We meet The Horrors, who we were given good reason to be afraid of since at the mere mention of them the bounty hunter, The Stalk, was sent running away on all eight legs, but the only thing horrific about them is their fate. The Horrors are the dead of the planet Cleave, ghosts destined to continue defending their homeworld even in death. They’re illustrated totally in a pinkish red hue. It’s so simple but brilliant because these ghosts really pop against the nighttime tones of everything else. Being intangible, they’re not really a threat and it doesn’t take long for one of The Horrors to offer to help.

Her name is Izabel, and its the interactions between her and Alana that makes this issue so good. With Marko bleeding out Alana’s all on her own and it quickly becomes obvious she isn’t a woman whose trust is earned easily. Watching these two grow to know each other is not only endearing but pretty funny at times. For one, Izabel reveals she was the oldest of seven kids so she has a few tricks to teach new mother, Alana, and the way Staples illustrates Alana’s reluctant acceptance of Izabel’s help is priceless. The expressions Staples is able to create are why these characters, though complete fantasy, come off so real. The moment Alana finally fully trusts Izabel is when we learn she died in her parent’s rebellion, or revolution, depending on who you ask. And you have to wonder if Alana’s seeing what could be Hazel’s future, where she pays a dear price for her parent’s war, and with that realization Alana allows Izabel to become part of the family.

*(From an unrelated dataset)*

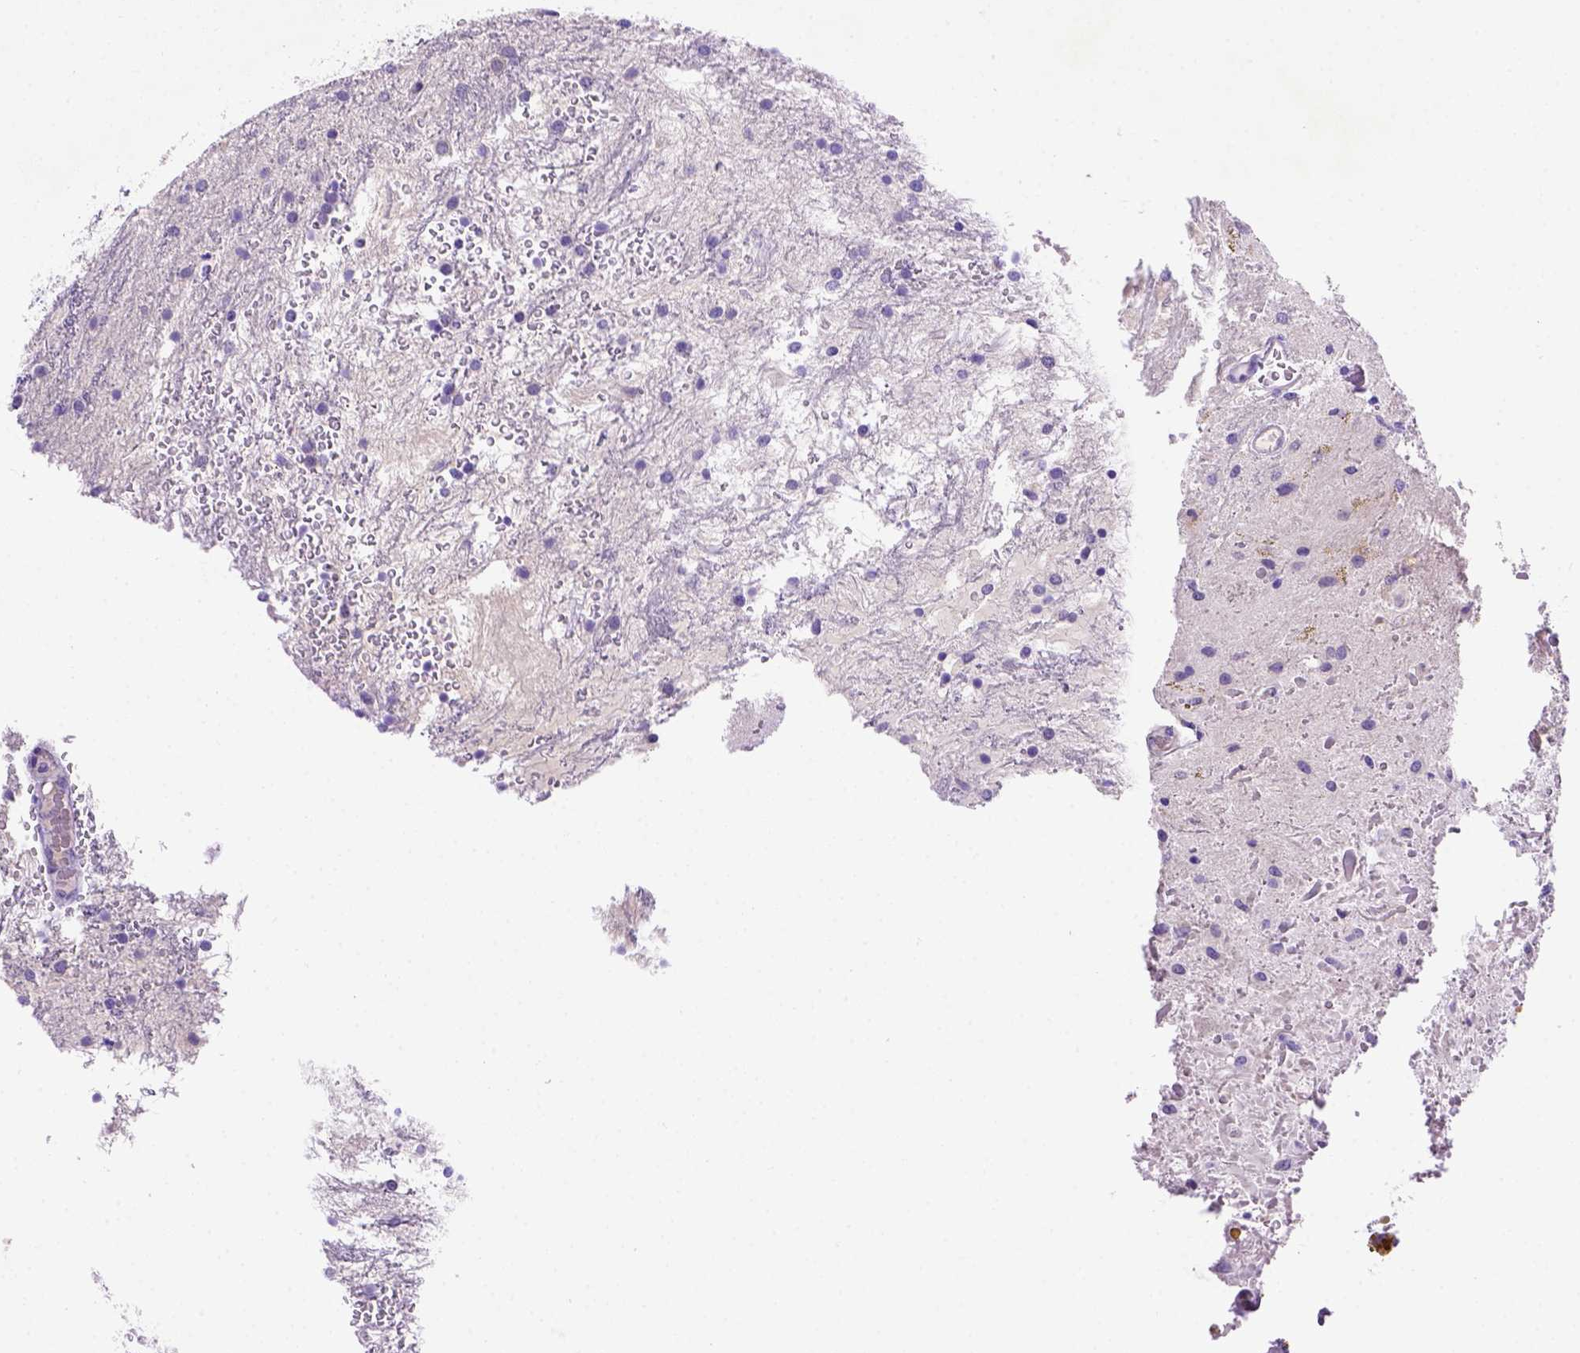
{"staining": {"intensity": "negative", "quantity": "none", "location": "none"}, "tissue": "glioma", "cell_type": "Tumor cells", "image_type": "cancer", "snomed": [{"axis": "morphology", "description": "Glioma, malignant, Low grade"}, {"axis": "topography", "description": "Cerebellum"}], "caption": "The photomicrograph exhibits no significant positivity in tumor cells of malignant low-grade glioma.", "gene": "FAM81B", "patient": {"sex": "female", "age": 14}}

The world Vaughn has created is one of the most fascinating I’ve read, especially because of how little we really know about! He presents everything on a need to know basis; winged people are fighting horned folks, robot overlords with televisions for heads pull the strings, there’s magic, there’s futuristic technology, something of an organized league of bounty hunters. We’re never told why any of this is the way things are but because Vaughn is presenting it so matter of factly, you don’t really care. The characters and situations are relatable, it doesn’t matter that everything else is so alien.

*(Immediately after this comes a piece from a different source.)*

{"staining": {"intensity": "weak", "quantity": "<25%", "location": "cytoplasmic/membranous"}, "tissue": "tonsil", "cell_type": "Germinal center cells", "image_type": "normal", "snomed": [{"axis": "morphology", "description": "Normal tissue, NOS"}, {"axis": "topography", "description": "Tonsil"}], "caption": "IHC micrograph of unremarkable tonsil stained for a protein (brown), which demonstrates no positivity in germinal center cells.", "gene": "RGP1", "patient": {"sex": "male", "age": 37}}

In this issue the plot is really starting to roll. With a new ally Marko might live and he, his wife and child just might make it off the planet. Though I fear even then they won’t be completely safe. There’s still a bounty on their heads after all. Which brings me to a short scene between The Stalk and The Will that just felt unnecessary. While on the run from some indigenous beasties The Stalk calls The Will, and they have a quick chat that changes nothing. Maybe this short scene was inserted so we’d understand The Stalk and The Will have a past, and maybe that’ll become important later on, but in this issue it takes focus away from our main story of why Alana and Marko ran away together and how they’ll continue to survive together.

You just have to take one look at Sagato know why so many people are hooked. Staples is knocking it out of the park and I hope this means we’ll be seeing her work in more and more books. I’ve already mentioned her wonderful expressions, but really everything she does is fantastic. From the strange designs of characters and places to the beautiful color work, you’d think this was a real world Staples was presenting not just the brilliant insanity spilling out of her head. I really don’t believe there’s a more original looking book out there right now than Saga.

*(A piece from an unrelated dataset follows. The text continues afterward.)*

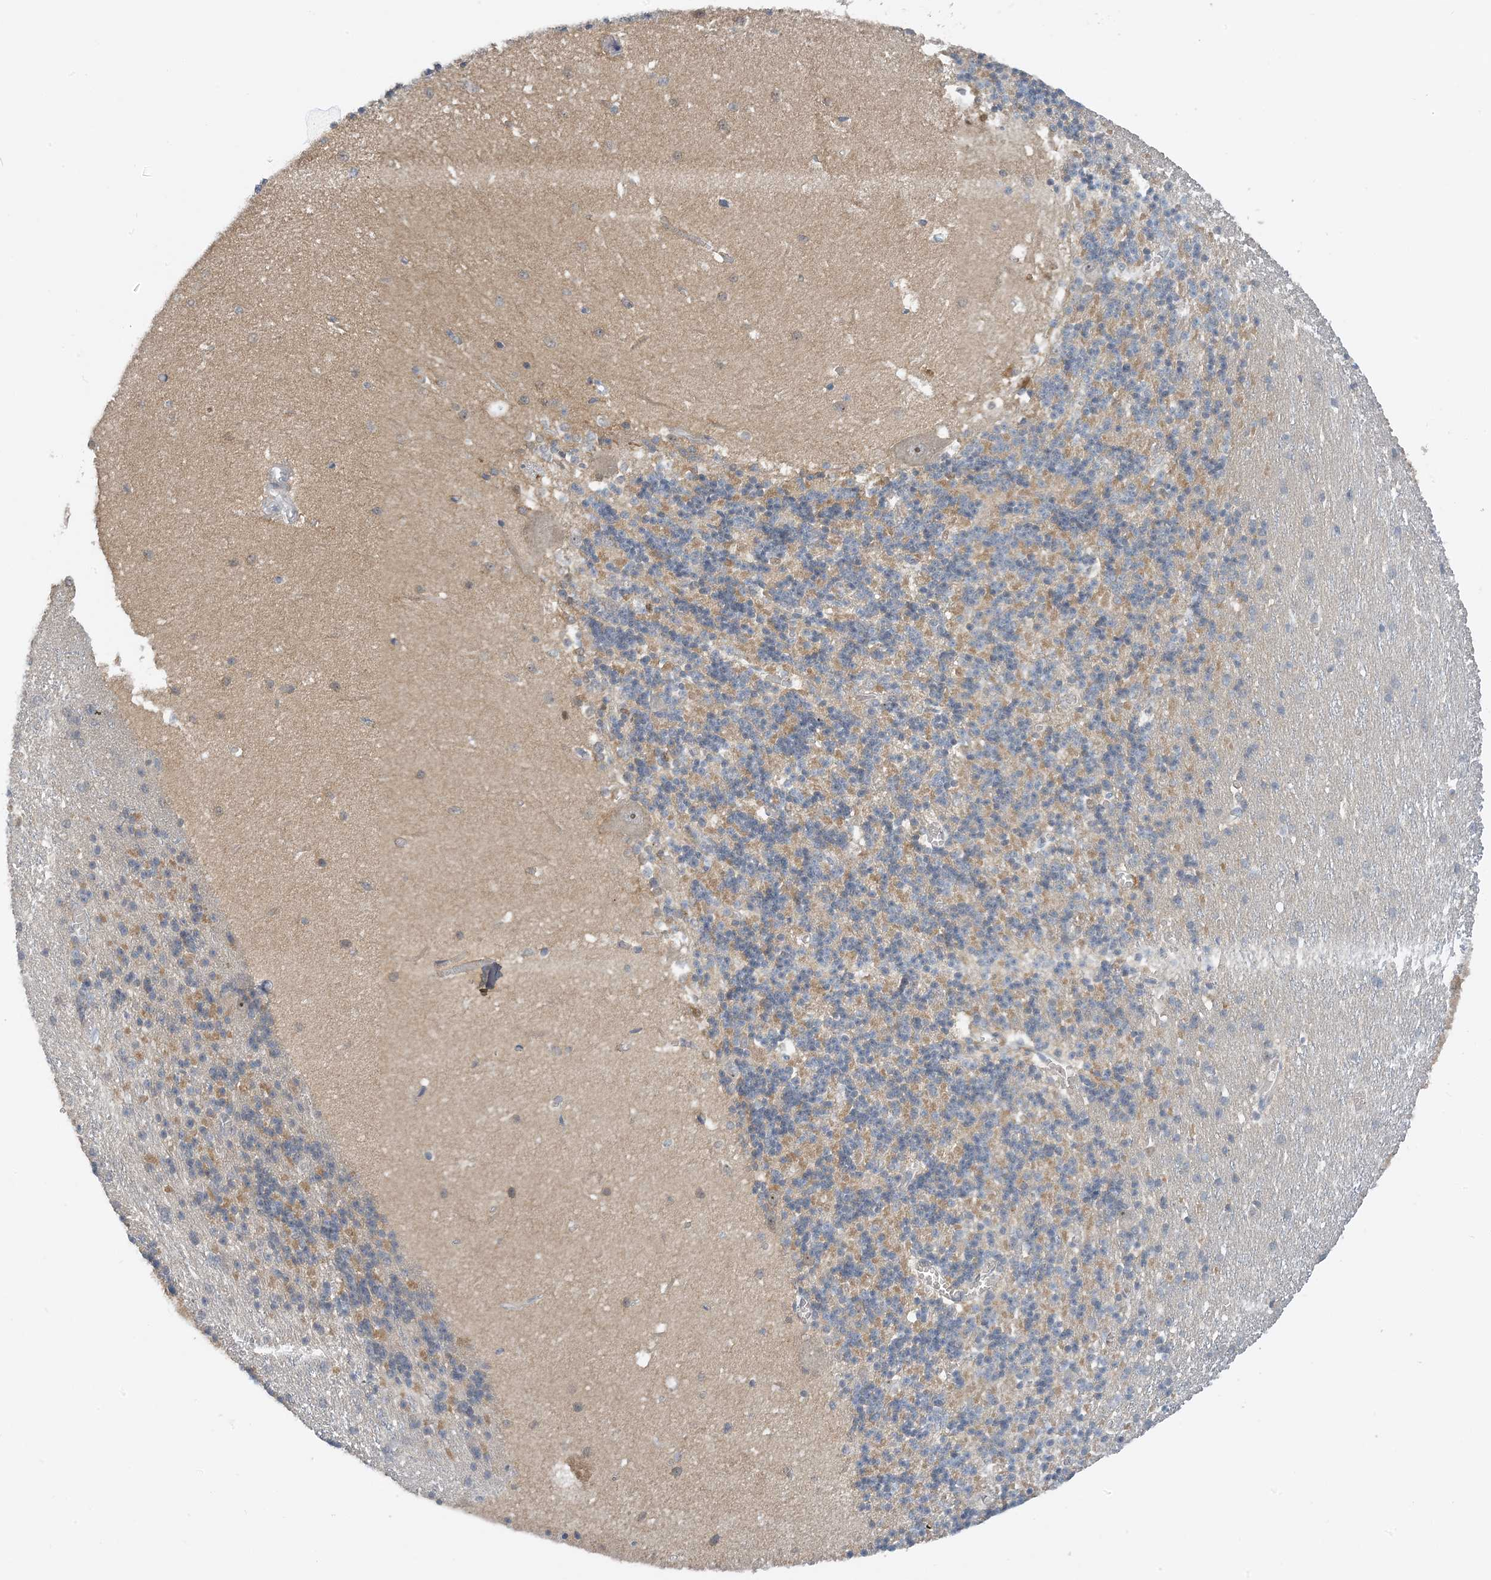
{"staining": {"intensity": "moderate", "quantity": "25%-75%", "location": "cytoplasmic/membranous"}, "tissue": "cerebellum", "cell_type": "Cells in granular layer", "image_type": "normal", "snomed": [{"axis": "morphology", "description": "Normal tissue, NOS"}, {"axis": "topography", "description": "Cerebellum"}], "caption": "Cerebellum stained with immunohistochemistry displays moderate cytoplasmic/membranous staining in about 25%-75% of cells in granular layer. (DAB IHC with brightfield microscopy, high magnification).", "gene": "UBE2E1", "patient": {"sex": "male", "age": 37}}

Clearly, I’ve made my job easy by reviewing such a spectacular book. I think what Vaughan and Staples have here is really special, and I’m glad they’re publishing it through a company like Image who will be more than happy to let them continue their bizarre little adventure mostly undisturbed. Saga may at first appear a wild, space opera of a tale, but it’s really one of the most down to Earth, normal stories of a family trying to survive, and what sorts of sacrifices will need to be taken along the way.